_Given text_:

++++++

That also was a large part of the noise from old VWs, even the very first water-cooled ones. Intake noise can be suprisingly loud, especially if you have a good muffler on the output end.

Reply to
Ed Huntress

Well, I tried swappnig my Solberg intake filter/muffler for the Burgess muffler that is on the Quincy that I bought the other day.

Made very little difference. I think that the noise is due to "everything else".

i
Reply to
Ignoramus3477

'Could be. Go to a pet shop and puy a few feet of plastic aquarium hose. Stick one end of it in your ear. d8-) Hold the other end in different places where you think the noise may be generated.

That's what I've used in place of a mechanic's stethoscope for close to 50 years, and it works great.

Or, buy a mechanic's stethoscope and go pro.

Reply to
Ed Huntress

Ha! Was that the single-cylinder, DOHC Ducati with the countershaft drive to the cams? IIRC, they had a concentric Amal carb, right?

They were pretty slick, but giving that engine asthma with a little forklift carb probably gave you much better atomization at low flow rates.

++++++

_Material shown_:
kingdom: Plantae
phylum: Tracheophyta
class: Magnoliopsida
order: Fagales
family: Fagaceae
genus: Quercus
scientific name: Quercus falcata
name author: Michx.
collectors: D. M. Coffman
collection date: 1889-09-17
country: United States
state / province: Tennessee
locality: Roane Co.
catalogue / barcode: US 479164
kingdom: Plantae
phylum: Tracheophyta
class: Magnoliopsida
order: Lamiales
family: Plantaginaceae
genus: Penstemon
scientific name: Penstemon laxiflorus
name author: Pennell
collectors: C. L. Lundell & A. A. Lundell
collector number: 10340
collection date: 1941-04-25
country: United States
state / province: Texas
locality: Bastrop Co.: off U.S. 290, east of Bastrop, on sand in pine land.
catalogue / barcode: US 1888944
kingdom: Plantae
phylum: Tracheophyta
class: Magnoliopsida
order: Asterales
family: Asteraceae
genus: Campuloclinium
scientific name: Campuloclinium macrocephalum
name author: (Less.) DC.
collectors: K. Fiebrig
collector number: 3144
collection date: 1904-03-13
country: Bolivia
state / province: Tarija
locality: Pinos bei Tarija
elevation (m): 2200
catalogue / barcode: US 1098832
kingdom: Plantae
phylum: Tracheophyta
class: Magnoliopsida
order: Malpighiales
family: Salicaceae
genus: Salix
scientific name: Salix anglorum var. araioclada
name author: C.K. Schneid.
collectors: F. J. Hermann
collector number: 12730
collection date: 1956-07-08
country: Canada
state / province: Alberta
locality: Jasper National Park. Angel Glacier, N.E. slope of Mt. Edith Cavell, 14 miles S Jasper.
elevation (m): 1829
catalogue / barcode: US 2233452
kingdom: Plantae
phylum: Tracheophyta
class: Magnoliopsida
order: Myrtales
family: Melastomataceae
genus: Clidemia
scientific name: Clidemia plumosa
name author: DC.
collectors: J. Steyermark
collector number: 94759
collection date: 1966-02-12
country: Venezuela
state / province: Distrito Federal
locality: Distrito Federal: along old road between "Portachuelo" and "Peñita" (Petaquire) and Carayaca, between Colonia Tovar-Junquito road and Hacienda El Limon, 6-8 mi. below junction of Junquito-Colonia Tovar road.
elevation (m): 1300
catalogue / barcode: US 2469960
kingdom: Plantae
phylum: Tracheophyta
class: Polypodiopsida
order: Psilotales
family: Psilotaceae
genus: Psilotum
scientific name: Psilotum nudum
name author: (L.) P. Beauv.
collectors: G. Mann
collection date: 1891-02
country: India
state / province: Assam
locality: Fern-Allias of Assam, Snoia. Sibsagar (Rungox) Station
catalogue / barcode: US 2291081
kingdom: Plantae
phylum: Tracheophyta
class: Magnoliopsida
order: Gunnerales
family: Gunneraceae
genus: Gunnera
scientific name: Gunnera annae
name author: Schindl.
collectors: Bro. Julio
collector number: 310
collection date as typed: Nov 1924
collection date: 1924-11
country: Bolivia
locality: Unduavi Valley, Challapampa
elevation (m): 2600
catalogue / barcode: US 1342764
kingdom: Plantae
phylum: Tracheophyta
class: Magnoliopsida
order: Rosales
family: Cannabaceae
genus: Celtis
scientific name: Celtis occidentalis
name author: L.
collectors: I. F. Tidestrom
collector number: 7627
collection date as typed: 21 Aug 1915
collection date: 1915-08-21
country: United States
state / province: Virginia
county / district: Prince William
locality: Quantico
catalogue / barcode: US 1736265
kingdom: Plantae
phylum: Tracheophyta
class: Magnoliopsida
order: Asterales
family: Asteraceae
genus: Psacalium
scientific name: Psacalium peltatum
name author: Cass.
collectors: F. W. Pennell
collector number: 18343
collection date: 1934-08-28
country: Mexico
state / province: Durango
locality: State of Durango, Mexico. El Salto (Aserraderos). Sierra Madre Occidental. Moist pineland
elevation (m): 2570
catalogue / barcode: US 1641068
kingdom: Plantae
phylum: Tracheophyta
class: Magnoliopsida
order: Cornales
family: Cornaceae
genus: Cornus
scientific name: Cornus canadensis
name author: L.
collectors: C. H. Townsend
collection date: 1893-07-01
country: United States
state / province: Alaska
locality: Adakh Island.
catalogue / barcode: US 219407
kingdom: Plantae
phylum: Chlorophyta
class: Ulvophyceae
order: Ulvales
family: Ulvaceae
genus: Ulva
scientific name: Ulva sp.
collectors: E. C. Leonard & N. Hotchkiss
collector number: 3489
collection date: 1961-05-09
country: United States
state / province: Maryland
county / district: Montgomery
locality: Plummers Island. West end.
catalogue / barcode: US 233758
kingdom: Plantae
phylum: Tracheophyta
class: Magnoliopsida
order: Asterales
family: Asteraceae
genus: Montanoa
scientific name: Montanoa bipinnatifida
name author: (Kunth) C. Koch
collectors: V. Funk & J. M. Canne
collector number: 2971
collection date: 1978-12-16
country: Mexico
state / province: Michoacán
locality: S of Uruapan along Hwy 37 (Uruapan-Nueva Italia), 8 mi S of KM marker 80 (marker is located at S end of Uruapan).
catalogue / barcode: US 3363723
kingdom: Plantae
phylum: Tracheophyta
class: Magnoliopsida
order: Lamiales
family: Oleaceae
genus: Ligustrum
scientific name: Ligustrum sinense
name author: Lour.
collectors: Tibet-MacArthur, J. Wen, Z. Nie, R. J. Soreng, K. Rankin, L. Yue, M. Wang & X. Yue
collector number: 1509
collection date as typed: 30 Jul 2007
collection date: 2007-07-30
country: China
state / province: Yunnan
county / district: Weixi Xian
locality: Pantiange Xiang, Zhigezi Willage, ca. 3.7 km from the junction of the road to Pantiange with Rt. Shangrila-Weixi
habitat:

++++++

Please rewrite the part of the engine-noise thread that opens with "Ha! Was that" and closes with "low flow rates.", putting "carburetor" in place of "carb".

_Right answer_:
Ha! Was that the single-cylinder, DOHC Ducati with the countershaft drive to the cams? IIRC, they had a concentric Amal carburetor, right?

They were pretty slick, but giving that engine asthma with a little forklift carburetor probably gave you much better atomization at low flow rates.